Downforce is measured in pounds, not clicks. Brake bias is backwards. Some cars are just generally better without rear wings and front splitters. Locked differentials are preferable regardless of what you’re driving. For next weeks’ race, I’ve discovered selecting Sport tires rather than slicks, and paying careful attention to my car’s overall weight, warrants a two second advantage – otherwise impossible to make up at the Daytona Road Course. Guys have shown up with one thousand horsepower Mazda Miata’s that can’t turn and still completely decimated the field with tires that were a lap away from utterly melting off. For the more traditional sim racers, it’s very difficult to digest what’s occurring on the screen, and why.

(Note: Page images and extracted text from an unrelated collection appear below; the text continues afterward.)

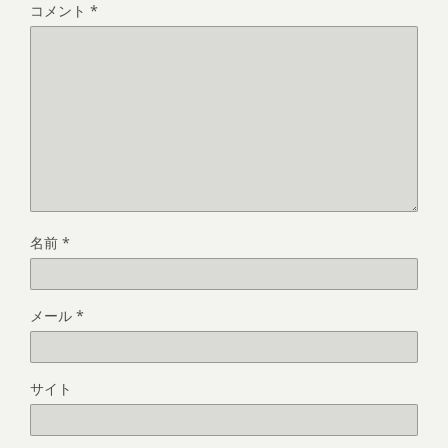
コメント
*
名前
*
メール
*
サイト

However, when everything goes according to plan and there are four vastly different cars all within a second of each other, that’s when the magic of Forza Motorsport comes to fruition, and it’s why a lot of people still continue to support this franchise. We will probably never have a Formula One simulator that allows us to design our own car from the ground up and embark upon a technological arms race against our friends, but Forza Motorsport’s sandbox gets pretty close to the same idea.

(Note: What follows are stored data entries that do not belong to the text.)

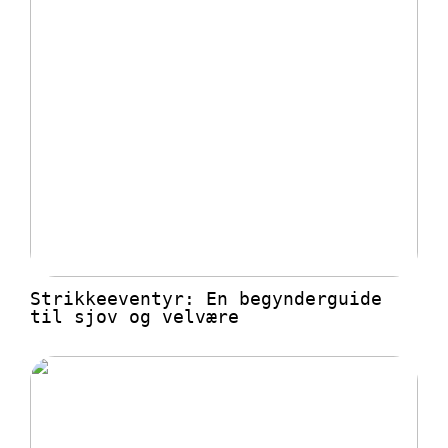
Strikkeeventyr: En begynderguide
til sjov og velvære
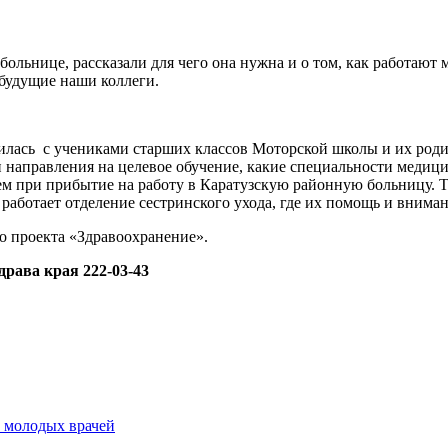
больнице, рассказали для чего она нужна и о том, как работают 
 будущие наши коллеги.
илась с учениками старших классов Моторской школы и их роди
 направления на целевое обучение, какие специальности медиц
ем при прибытие на работу в Каратузскую районную больницу. 
 работает отделение сестринского ухода, где их помощь и внима
о проекта «Здравоохранение».
рава края 222-03-43
4 молодых врачей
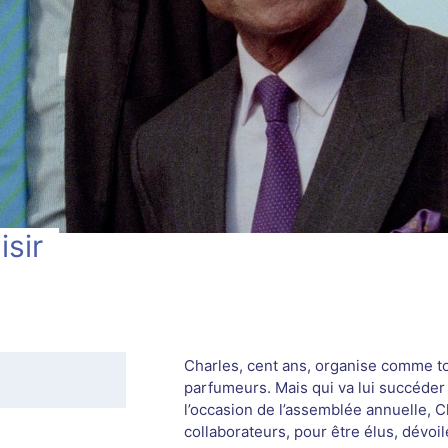
isir
Charles, cent ans, organise comme t
parfumeurs. Mais qui va lui succéder 
l’occasion de l’assemblée annuelle, C
collaborateurs, pour être élus, dévoil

The problem is, right now Turn 10 have stifled it’s growth. As an online platform, Forza Motorsport 7 is great fun – and a little bit frustrating due to some bugs – when played in private against a group of like-minded individuals who are all on the same wave length in terms of what they want from a hole-in-the-wall online league. Yet in jacking the intensity up a notch, Turn 10 have suspiciously removed integral functionalities that would allow this multi-platform racer to continue fostering it’s own online ecosystem.
Hardcore sim racers may not like Forza Motorsport or what it represents, but there are a large portion of gamers who absolutely do, and were quite happy with the way Forza Motorsport 6 was progressing further and further into that realm by the end of it’s status as the primary Forza title. With this new release, Turn 10 left all of this genuinely great stuff on the cutting room floor. In their places? A virtual slot machine, an emphasis on car classes people never really asked for, avatar dress-up, lame pre-order bonuses, and a chunk of the game’s cars hidden away as rewards that some people might not ever obtain.
Only time will tell if this will be rectified for the better.